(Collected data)
=== Section Start ===
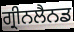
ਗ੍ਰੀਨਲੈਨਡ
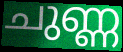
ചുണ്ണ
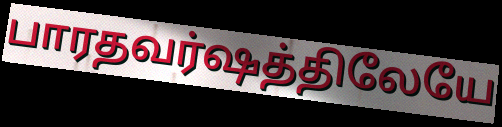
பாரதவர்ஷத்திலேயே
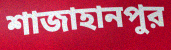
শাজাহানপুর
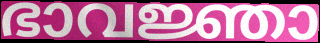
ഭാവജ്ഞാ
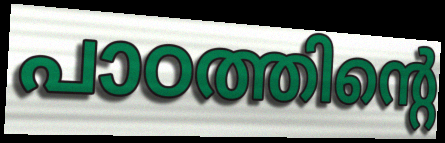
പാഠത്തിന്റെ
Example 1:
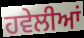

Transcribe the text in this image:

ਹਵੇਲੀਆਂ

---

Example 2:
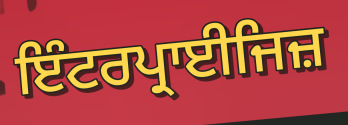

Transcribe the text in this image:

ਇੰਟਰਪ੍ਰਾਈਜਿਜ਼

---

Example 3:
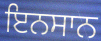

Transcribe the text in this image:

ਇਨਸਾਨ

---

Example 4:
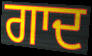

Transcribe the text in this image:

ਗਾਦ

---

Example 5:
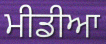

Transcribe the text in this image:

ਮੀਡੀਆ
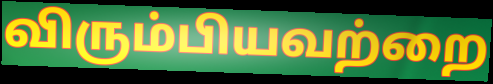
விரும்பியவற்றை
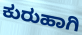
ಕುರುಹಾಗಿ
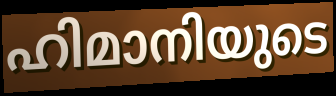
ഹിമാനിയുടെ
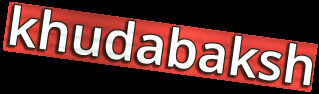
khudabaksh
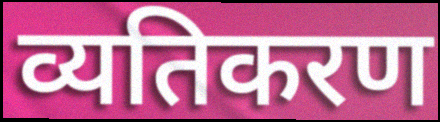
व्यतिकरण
=== Section End ===
=== Section Start ===
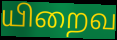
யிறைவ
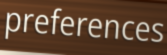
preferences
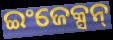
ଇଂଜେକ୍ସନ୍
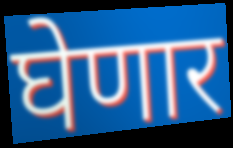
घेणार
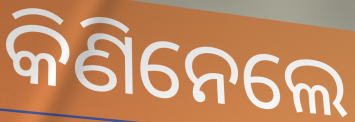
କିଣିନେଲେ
=== Section End ===
» **PROBLEM STATEMENT**
Within the records above, count the lines that contain "Example" and give the number with nothing added.

» **TASK RESULT**
5